It is also hard to be persuaded that the proposal to grant Kent, a 51-year old unmarried man who was not involved in the Rising, a State funeral is not a politically inspired propaganda stunt with an eye to getting out the local vote in the general election.
The charges faced by Kent, in a hastily convened drumhead court martial presided over by Major RGA Jeffreys were similar to the charges levied at those executed in Dublin — ‘that he did take part in an armed rebellion for the purpose of assisting the enemy’.

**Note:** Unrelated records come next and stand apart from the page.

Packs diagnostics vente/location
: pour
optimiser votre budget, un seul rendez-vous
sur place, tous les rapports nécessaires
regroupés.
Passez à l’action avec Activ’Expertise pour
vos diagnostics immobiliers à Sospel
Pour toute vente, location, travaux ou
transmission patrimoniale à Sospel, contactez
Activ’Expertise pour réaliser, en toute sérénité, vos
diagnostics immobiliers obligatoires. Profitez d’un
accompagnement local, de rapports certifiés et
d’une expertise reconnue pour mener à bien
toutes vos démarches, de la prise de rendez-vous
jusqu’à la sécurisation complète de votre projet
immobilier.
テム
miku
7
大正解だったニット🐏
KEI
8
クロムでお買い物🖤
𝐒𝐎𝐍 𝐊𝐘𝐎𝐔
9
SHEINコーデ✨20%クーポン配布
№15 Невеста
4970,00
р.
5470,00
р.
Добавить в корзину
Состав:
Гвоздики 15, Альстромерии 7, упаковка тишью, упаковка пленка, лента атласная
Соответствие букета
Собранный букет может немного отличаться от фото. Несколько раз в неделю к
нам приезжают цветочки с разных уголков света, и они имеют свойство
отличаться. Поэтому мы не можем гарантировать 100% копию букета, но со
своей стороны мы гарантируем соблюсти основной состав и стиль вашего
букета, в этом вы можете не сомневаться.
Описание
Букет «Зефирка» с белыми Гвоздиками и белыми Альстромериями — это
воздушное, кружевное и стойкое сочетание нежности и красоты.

The British PM HH Asquith declared on May 6 May that “death should not be inflicted except on ringleaders and proved murderers”. Asquith took on the vacant role of chief secretary of Ireland on May 11, two days after the execution of Kent, and on a visit to Cork quipped that it should have been made clear that Kent was executed for the murder of a policeman — a remark intended to assuage the Irish Parliamentary Party and galvanise public opinion here and in the US.

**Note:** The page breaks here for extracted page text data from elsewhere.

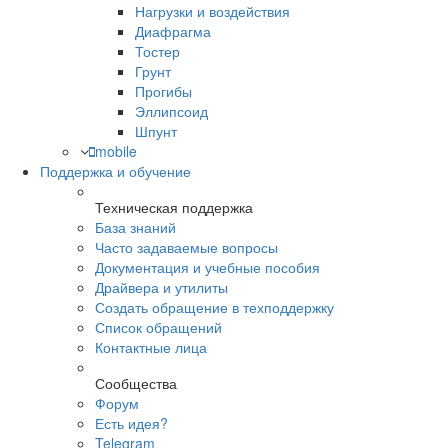
Нагрузки и воздействия
Диафрагма
Тостер
Грунт
Прогибы
Эллипсоид
Шпунт
mobile
Поддержка и обучение
Техническая поддержка
База знаний
Часто задаваемые вопросы
Документация и учебные пособия
Драйвера и утилиты
Создать обращение в техподдержку
Список обращений
Контактные лица
Сообщества
Форум
Есть идея?
Telegram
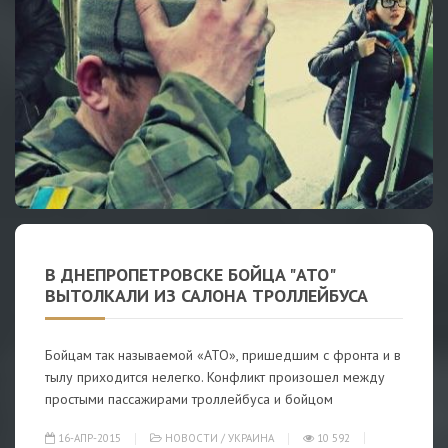
В ДНЕПРОПЕТРОВСКЕ БОЙЦА "АТО"
ВЫТОЛКАЛИ ИЗ САЛОНА ТРОЛЛЕЙБУСА
Бойцам так называемой «АТО», пришедшим с фронта и в
тылу приходится нелегко. Конфликт произошел между
простыми пассажирами троллейбуса и бойцом
16-АПР-2015
НОВОСТИ
/
УКРАИНА
10 592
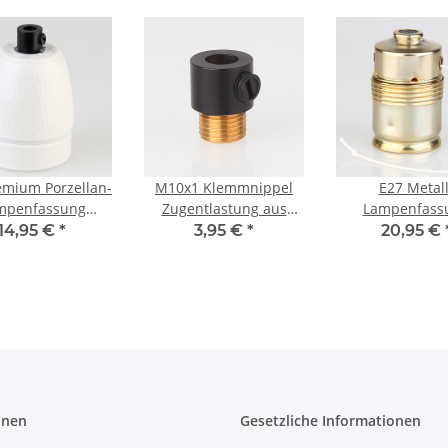
emium Porzellan-
M10x1 Klemmnippel
E27 Metall
mpenfassung
Zugentlastung aus
Lampenfass
rt, inkl. Metall-
Metall Schwarz mit
vermessingt
14,95 €
*
3,95 €
*
20,95 €
tlaster schwarz
Außengewinde
Zugschalter
rt 250V/4A M10x1
Erdungspol M1
IG
onen
Gesetzliche Informationen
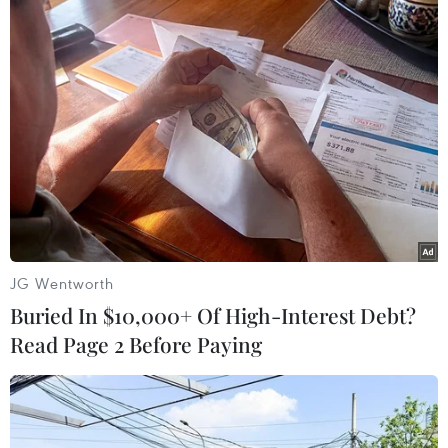
Công bố thời gian thi vào
lớp 10 THPT công lập ở Hà Nội
17/03/2023 23:14
Theo kế hoạch số 656/KH-SGDĐT ngày 13/3/2023 của
Sở Giáo dục và Đào tạo Hà Nội, kỳ thi vào lớp 10 THPT
công lập diễn ra trong hai ngày 10 và 11/6, sớm hơn
một tuần so với năm 2022.
JG Wentworth
Buried In $10,000+ Of High-Interest Debt?
Read Page 2 Before Paying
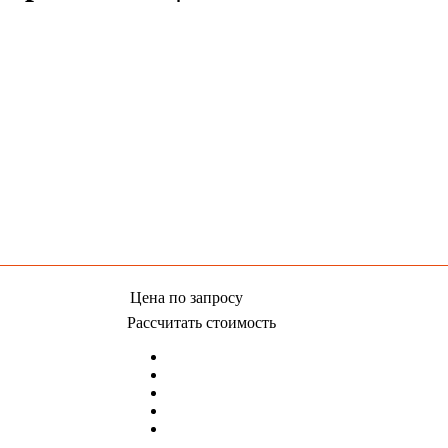
Цена
по запросу
Рассчитать стоимость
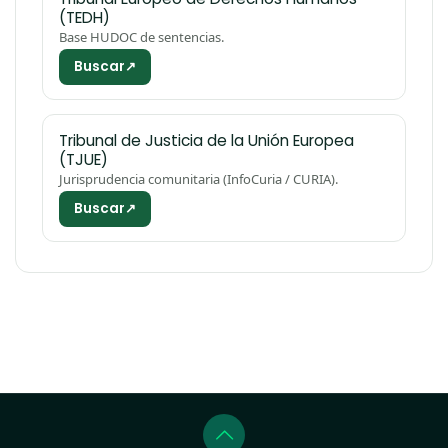
(TEDH)
Base HUDOC de sentencias.
Buscar
↗
Tribunal de Justicia de la Unión Europea
(TJUE)
Jurisprudencia comunitaria (InfoCuria / CURIA).
Buscar
↗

But the court martial only heard that ‘shots were fired from Bawnard House in the most deliberate manner’. There was no evidence that Thomas Kent murdered head constable William Rowe and the house was occupied by three Kent brothers and their mother at the time; nor could Thomas Kent be defined as a ‘ringleader’ in the Rising.
Truth needs to triumph in commemoration. If the Government really wish to honour Kent and not merely engage in a self-serving, soft focus, political ritual would they not, in the first instance, obtain official recognition from the British authorities that this so-called trial, without appeal, meant Kent was subjected to a grotesque miscarriage of justice that has neither been challenged or even questioned by the State? What moral force can a State funeral have if it is haunted by a spectre basted in myth, fable and fuzzy folklore in the presence of a posse of foreign diplomats?